::: Reading passage :::
Berkeley Internet Name Domain (BIND)
On most modern networks, including the Internet, users locate other computers by name. This frees
users from the daunting task of remembering the numerical network address of network resources.
The most effective way to configure a network to allow such name-based connections is to set up
a Domain Name Service (DNS) or a nameserver, which resolves hostnames on the network to
numerical addresses and vice versa.
This chapter reviews the nameserver included in Red Hat Enterprise Linux and the Berkeley Internet
Name Domain (BIND) DNS server, with an emphasis on the structure of its configuration files and how
it may be administered both locally and remotely.
Note
BIND is also known as the service named in Red Hat Enterprise Linux. You can manage it
via the Services Configuration Tool (system-config-service).
17.1. Introduction to DNS
DNS associates hostnames with their respective IP addresses, so that when users want to connect
to other machines on the network, they can refer to them by name, without having to remember IP
addresses.
Use of DNS and FQDNs also has advantages for system administrators, allowing the flexibility to
change the IP address for a host without affecting name-based queries to the machine. Conversely,
administrators can shuffle which machines handle a name-based query.
DNS is normally implemented using centralized servers that are authoritative for some domains and
refer to other DNS servers for other domains.
::: Extracted material :::
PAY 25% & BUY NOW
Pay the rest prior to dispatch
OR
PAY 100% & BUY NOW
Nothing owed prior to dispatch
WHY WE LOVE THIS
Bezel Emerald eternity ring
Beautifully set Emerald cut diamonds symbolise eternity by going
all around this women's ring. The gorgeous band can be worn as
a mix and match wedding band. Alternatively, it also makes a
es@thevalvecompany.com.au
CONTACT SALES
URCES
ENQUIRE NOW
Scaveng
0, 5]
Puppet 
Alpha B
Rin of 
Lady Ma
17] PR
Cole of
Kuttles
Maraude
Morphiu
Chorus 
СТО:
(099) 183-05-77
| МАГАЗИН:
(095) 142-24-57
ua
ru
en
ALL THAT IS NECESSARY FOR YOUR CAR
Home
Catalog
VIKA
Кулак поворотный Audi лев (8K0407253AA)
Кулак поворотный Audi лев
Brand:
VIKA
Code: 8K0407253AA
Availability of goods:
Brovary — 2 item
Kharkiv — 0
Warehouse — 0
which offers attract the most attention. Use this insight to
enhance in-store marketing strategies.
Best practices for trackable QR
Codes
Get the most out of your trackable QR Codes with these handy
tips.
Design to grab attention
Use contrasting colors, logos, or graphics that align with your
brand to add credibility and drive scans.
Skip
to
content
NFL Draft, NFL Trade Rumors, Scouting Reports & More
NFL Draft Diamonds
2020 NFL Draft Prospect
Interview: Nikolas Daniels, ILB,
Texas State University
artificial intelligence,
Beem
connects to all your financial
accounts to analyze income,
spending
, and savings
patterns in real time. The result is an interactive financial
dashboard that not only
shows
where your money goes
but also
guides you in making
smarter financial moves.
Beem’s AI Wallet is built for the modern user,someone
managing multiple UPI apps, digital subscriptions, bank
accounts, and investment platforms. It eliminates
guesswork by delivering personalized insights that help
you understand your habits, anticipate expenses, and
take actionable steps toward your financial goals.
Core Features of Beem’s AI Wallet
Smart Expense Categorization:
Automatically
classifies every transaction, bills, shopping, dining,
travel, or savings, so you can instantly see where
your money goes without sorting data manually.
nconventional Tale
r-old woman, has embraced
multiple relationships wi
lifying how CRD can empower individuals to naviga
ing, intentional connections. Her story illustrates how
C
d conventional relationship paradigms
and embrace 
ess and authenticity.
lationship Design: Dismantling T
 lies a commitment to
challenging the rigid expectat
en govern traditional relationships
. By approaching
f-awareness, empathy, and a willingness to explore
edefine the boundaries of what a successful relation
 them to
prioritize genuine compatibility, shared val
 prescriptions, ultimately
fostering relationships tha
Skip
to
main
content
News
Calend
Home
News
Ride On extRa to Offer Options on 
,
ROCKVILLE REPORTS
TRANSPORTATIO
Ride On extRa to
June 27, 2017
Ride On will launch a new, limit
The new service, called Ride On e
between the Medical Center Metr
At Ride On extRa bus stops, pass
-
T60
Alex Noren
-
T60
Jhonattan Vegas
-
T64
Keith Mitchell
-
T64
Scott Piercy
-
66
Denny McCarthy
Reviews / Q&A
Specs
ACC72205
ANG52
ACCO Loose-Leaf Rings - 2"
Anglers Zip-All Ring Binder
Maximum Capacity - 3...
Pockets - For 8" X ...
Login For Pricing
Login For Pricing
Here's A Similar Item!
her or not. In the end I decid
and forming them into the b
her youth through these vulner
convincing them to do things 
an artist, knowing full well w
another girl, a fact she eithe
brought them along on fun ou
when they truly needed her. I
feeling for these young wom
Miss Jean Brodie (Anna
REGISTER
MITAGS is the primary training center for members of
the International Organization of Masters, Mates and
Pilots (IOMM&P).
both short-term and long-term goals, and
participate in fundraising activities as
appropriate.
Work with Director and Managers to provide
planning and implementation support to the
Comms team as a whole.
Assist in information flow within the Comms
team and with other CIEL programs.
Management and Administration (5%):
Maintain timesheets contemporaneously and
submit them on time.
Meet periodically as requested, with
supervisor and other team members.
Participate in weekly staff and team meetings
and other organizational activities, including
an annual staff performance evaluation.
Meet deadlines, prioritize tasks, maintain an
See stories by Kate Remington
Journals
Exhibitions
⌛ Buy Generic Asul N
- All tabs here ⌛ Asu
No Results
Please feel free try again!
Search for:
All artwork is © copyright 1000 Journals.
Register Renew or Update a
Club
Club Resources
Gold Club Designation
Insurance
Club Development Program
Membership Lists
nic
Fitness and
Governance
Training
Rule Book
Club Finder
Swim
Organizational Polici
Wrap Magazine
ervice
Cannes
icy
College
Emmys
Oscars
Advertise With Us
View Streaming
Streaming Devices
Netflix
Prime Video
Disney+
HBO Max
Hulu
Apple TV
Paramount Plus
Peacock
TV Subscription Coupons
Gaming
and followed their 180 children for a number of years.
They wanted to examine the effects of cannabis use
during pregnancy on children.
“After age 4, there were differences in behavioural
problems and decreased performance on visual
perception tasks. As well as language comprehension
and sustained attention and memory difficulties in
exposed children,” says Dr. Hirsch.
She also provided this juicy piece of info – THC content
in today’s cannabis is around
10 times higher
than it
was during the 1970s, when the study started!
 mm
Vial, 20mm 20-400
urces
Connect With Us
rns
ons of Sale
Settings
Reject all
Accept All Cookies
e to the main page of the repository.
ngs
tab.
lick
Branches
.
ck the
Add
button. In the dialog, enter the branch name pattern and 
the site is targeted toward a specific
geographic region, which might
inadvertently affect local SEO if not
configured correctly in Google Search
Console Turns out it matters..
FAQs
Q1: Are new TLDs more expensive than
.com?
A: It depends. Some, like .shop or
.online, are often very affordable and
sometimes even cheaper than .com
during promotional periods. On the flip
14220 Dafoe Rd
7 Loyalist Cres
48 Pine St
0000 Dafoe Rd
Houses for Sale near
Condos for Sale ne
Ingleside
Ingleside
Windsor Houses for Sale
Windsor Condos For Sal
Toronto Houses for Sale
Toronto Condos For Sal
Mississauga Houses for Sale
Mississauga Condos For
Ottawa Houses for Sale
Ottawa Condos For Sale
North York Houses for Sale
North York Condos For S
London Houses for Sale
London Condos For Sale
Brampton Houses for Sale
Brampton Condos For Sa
:::
• **Work order**: Reproduce word for word the part of the BIND text from "Berkeley Internet Name" up to and including "and vice versa.". Rely only on the BIND text for what comes next.

• **Output**:
Berkeley Internet Name Domain (BIND)
On most modern networks, including the Internet, users locate other computers by name. This frees
users from the daunting task of remembering the numerical network address of network resources.
The most effective way to configure a network to allow such name-based connections is to set up
a Domain Name Service (DNS) or a nameserver, which resolves hostnames on the network to
numerical addresses and vice versa.